(Collected data entries)

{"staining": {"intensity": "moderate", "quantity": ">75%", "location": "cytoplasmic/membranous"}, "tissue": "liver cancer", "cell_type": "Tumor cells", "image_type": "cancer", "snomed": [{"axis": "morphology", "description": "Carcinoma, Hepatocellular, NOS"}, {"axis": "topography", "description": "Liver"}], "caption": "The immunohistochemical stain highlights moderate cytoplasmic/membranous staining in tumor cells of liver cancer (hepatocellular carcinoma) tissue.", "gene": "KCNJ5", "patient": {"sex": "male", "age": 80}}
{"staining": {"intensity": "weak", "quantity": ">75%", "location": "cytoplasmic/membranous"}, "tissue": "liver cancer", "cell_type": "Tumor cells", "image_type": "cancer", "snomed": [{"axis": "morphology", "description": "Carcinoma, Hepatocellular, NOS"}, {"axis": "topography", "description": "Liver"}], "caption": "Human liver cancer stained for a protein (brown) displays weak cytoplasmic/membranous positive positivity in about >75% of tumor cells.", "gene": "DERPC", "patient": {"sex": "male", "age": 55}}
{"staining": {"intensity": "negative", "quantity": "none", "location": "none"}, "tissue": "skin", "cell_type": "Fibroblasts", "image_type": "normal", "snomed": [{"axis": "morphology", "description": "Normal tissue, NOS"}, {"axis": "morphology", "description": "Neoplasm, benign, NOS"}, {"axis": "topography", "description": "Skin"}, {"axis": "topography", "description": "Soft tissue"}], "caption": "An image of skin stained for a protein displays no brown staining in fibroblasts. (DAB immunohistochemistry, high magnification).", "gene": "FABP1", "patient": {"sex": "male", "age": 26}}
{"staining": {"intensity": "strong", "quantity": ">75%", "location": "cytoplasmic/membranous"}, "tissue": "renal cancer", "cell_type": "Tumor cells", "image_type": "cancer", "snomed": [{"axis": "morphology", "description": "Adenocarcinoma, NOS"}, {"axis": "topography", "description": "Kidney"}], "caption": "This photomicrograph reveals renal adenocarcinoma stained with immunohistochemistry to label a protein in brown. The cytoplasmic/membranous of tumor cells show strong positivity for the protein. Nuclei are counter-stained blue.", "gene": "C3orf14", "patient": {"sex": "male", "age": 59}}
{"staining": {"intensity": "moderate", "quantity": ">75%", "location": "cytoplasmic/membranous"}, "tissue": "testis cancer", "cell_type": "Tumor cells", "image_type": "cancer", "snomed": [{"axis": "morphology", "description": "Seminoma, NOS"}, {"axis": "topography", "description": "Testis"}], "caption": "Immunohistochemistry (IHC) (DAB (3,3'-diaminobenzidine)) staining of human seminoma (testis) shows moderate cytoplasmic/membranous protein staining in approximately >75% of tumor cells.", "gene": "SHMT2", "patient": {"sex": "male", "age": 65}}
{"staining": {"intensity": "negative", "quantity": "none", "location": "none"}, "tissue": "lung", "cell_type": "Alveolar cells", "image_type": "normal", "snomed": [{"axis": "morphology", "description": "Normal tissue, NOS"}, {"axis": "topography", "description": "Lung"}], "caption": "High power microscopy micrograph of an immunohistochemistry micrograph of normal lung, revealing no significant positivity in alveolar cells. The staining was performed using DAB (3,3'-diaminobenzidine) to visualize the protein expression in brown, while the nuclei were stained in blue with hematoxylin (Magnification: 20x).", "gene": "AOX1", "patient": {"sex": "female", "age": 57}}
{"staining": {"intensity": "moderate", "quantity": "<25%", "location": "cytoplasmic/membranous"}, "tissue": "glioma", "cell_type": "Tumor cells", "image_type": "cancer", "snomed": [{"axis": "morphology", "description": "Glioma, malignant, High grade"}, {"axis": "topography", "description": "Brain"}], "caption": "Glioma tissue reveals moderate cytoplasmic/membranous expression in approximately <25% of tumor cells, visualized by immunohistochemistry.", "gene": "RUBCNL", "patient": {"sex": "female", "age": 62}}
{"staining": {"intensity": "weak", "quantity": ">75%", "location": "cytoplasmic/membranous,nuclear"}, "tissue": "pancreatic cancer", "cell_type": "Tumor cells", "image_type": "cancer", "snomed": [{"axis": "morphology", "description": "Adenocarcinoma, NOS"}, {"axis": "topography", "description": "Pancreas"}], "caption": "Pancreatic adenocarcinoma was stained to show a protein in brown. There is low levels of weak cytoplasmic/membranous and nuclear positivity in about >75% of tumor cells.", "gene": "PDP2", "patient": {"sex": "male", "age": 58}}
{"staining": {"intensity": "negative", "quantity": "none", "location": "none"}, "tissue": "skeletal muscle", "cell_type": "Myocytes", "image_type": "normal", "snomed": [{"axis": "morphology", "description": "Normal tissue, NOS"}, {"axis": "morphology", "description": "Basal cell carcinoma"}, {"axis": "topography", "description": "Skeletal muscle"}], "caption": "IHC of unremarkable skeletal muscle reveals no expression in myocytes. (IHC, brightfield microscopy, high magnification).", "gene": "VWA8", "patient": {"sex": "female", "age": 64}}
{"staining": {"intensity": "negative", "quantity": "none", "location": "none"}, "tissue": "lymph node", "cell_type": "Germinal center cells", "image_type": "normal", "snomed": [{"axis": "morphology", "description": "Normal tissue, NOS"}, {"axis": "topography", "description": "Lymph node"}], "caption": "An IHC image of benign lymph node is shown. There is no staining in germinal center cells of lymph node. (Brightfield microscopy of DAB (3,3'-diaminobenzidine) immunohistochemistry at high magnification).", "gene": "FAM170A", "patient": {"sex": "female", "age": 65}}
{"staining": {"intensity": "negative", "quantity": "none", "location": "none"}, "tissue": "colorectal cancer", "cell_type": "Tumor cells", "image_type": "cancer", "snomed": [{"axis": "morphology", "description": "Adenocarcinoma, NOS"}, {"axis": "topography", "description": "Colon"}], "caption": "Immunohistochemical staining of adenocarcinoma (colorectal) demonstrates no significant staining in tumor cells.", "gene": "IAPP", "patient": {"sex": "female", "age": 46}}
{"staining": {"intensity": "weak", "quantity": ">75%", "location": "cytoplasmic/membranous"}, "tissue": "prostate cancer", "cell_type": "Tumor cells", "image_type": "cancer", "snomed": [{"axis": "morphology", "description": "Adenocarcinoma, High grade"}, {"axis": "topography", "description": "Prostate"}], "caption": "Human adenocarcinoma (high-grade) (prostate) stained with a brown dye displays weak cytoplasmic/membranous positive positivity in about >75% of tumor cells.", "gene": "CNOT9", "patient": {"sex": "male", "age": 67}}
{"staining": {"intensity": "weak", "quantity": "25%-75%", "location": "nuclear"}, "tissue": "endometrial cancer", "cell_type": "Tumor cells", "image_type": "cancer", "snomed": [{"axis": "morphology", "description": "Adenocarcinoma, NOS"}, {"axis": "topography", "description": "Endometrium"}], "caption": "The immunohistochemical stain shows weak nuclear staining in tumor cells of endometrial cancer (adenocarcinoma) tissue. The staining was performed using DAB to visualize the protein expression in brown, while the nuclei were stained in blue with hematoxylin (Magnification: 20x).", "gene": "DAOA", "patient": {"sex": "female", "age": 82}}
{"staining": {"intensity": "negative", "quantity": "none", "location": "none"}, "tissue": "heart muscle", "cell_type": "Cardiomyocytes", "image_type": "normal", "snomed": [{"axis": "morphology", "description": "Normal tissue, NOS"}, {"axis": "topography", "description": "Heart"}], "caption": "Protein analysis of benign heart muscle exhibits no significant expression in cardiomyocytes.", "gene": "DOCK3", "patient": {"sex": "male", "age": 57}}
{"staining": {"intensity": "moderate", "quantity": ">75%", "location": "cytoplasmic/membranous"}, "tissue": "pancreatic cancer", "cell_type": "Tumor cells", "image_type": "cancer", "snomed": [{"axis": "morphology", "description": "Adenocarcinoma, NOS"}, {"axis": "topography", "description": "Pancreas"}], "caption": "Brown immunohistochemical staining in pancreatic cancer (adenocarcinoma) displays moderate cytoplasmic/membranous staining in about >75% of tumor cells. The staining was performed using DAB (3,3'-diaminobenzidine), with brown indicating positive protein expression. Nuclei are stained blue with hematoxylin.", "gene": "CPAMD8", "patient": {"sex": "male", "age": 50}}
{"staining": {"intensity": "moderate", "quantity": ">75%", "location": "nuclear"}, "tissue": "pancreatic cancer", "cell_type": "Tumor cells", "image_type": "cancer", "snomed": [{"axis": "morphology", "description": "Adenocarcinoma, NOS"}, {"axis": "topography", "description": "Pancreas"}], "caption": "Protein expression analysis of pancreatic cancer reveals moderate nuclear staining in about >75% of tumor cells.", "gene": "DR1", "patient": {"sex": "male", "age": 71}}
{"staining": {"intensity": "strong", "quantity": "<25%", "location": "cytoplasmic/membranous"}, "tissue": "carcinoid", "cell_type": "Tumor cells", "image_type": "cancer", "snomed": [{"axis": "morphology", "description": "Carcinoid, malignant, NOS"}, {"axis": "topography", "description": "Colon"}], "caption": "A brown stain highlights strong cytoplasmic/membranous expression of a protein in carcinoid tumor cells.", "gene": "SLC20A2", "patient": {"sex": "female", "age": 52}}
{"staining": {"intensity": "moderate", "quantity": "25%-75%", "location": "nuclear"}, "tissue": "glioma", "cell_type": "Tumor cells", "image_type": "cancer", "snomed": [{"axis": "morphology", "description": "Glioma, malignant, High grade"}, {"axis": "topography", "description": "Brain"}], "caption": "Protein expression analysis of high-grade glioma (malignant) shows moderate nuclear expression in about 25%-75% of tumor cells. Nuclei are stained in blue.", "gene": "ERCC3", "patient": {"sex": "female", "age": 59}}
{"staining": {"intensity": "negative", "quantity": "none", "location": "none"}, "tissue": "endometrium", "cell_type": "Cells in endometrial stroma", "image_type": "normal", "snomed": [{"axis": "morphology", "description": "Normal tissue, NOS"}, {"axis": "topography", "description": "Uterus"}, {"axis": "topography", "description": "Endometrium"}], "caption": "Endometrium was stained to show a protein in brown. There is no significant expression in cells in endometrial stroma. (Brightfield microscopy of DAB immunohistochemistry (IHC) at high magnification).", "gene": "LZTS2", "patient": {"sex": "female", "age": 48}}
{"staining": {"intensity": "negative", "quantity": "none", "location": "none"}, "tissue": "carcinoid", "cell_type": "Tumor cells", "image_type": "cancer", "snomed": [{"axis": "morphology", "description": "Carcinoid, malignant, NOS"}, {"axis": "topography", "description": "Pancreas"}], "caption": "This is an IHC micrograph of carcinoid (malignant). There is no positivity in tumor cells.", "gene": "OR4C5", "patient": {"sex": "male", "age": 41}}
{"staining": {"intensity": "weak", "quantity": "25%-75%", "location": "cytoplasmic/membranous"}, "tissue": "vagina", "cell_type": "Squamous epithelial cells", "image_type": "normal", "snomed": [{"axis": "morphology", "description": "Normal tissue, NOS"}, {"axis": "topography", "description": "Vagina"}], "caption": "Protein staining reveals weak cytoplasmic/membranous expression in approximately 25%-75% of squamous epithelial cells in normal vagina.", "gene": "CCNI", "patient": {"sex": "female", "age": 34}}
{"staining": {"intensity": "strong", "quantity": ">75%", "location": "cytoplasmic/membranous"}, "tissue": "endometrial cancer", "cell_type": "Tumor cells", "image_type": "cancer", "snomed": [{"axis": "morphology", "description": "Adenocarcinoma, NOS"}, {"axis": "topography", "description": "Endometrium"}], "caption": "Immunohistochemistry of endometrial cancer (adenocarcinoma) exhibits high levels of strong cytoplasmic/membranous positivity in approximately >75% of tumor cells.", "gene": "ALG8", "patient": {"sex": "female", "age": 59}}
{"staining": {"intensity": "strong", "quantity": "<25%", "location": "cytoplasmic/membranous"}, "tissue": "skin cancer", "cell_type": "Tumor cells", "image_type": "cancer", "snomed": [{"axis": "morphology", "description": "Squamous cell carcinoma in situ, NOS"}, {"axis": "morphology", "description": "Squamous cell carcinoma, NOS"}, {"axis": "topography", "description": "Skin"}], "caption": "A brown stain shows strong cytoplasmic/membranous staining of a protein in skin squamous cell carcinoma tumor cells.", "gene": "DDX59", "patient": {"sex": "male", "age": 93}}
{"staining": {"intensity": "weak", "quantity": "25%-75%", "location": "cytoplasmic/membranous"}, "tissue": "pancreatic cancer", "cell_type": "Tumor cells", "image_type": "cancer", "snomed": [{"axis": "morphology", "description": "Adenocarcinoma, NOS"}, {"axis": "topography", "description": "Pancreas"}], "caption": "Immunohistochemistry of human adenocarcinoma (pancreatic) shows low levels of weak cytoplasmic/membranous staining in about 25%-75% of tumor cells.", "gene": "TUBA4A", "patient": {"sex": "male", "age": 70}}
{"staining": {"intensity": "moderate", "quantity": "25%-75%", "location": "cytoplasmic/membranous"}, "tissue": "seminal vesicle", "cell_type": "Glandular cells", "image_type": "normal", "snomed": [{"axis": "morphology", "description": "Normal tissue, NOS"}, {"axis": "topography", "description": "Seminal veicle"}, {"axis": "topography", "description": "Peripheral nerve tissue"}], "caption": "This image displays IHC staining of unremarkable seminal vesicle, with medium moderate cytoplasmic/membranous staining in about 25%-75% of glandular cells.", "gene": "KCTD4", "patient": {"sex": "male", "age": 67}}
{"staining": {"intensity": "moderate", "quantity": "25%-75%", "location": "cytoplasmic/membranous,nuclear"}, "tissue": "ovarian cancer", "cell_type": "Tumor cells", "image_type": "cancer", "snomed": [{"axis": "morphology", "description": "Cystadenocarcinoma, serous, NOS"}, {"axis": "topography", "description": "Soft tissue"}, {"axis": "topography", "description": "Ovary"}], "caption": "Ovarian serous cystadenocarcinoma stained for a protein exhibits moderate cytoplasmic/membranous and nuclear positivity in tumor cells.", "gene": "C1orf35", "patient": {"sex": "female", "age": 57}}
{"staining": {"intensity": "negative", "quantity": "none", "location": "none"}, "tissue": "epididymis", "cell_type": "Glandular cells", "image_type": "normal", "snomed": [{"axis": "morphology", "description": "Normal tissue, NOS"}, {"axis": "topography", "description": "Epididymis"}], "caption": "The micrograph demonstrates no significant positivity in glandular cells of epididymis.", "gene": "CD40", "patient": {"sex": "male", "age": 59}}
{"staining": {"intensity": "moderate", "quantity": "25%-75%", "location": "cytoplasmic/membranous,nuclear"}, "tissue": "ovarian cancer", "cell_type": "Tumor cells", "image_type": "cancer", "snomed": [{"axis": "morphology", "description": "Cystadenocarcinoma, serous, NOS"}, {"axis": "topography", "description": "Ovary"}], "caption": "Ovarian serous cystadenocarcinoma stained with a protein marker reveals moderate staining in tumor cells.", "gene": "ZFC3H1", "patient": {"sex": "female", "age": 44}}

## Activity
Please go over the data above and copy each line with "Glioma" in it.

## Your response
{"staining": {"intensity": "moderate", "quantity": "<25%", "location": "cytoplasmic/membranous"}, "tissue": "glioma", "cell_type": "Tumor cells", "image_type": "cancer", "snomed": [{"axis": "morphology", "description": "Glioma, malignant, High grade"}, {"axis": "topography", "description": "Brain"}], "caption": "Glioma tissue reveals moderate cytoplasmic/membranous expression in approximately <25% of tumor cells, visualized by immunohistochemistry.", "gene": "RUBCNL", "patient": {"sex": "female", "age": 62}}
{"staining": {"intensity": "moderate", "quantity": "25%-75%", "location": "nuclear"}, "tissue": "glioma", "cell_type": "Tumor cells", "image_type": "cancer", "snomed": [{"axis": "morphology", "description": "Glioma, malignant, High grade"}, {"axis": "topography", "description": "Brain"}], "caption": "Protein expression analysis of high-grade glioma (malignant) shows moderate nuclear expression in about 25%-75% of tumor cells. Nuclei are stained in blue.", "gene": "ERCC3", "patient": {"sex": "female", "age": 59}}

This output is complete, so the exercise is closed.